= Big Foot (Potawatomi leader) =

Potawatomi leader

Big Foot (Potawatomi: Maungeezik, meaning “Big Foot”) was a leader of the Prairie Band of Potawatomi on Kishwauketoe (today Geneva Lake) in what would become the U.S. State of Wisconsin.

Big Foot likely led his band in the Battle of Fort Dearborn in Chicago, part of the War of 1812, in which a Potawatomi war band killed 38 American soldiers, 14 civilians, captured dozens more, and burned Fort Dearborn to the ground. Following the War of 1812, the United States regularly sent agents to Geneva Lake to spy on Big Foot, including the Odawa leader Shabbona and the British-Potawatomi fur trader Billy Caldwell, which interfered with Big Foot's plans to make further war against the United States. He spent several decades preparing for further hostilities against the United States that never materialized.

Following encroachment on their land by a fast-growing number American settlers, especially after the establishment of new lead mines on the Galena River, in 1828, Big Foot traveled to Green Bay, along with Ho-Chunk, Ojibwe, Odawa, and other Potawatomi leaders, to negotiate and sign a treaty with the United States establishing a temporary border between the territories of their bands and the United States through what is now Wisconsin and Illinois.

After the Potawatomi's defeat in the Black Hawk War of 1832, in which Big Foot did not participate, he negotiated and signed the 1833 Treaty of Chicago, trading much of southeastern Wisconsin and northeastern Illinois to the United States. Under the treaty, the United States forcibly removed Big Foot and the Potawatomi band from Geneva Lake to the Platte River in Missouri and later to Lawrence, Kansas.

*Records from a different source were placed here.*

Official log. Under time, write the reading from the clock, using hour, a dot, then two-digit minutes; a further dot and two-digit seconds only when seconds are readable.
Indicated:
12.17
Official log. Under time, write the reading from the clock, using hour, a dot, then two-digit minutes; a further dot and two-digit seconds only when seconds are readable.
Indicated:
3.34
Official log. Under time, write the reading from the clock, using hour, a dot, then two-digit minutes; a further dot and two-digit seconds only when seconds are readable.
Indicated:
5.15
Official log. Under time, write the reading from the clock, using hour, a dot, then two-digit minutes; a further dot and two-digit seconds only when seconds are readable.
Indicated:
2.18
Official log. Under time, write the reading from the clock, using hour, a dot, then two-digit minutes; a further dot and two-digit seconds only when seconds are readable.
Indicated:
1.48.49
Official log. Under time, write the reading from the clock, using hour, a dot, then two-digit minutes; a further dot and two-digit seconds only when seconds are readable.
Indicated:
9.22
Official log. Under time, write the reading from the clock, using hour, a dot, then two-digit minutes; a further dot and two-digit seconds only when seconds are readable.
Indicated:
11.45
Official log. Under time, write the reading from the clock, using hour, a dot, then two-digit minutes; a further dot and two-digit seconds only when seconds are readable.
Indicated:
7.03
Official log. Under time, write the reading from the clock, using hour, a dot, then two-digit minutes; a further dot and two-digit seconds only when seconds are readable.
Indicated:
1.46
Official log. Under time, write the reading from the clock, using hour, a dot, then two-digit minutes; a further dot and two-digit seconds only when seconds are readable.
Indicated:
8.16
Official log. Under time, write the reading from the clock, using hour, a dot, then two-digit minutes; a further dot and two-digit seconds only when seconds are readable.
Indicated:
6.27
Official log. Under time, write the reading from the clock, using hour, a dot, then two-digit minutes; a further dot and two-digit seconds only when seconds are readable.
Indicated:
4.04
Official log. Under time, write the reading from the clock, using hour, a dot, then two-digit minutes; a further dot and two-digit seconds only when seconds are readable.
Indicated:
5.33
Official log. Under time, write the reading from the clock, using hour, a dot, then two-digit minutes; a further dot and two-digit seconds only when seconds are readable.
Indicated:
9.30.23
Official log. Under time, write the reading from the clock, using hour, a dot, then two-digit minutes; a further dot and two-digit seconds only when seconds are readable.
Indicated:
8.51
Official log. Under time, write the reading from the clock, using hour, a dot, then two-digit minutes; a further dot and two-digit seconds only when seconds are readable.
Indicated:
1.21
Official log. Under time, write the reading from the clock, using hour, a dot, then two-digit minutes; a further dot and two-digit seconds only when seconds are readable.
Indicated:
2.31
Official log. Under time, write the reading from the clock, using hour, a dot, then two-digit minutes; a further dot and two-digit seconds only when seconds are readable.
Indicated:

Several modern locations around Geneva Lake bear Big Foot's name, including the community of Big Foot Prairie in Wisconsin and Illinois, Big Foot Beach State Park in Lake Geneva, Wisconsin, Big Foot High School in Walworth, Wisconsin, Big Foot Country Club in Fontana-on-Geneva Lake, Wisconsin, and The Big Foot Inn in Harvard, IL. The original settler name for Geneva Lake in Wisconsin was Big Foot Lake.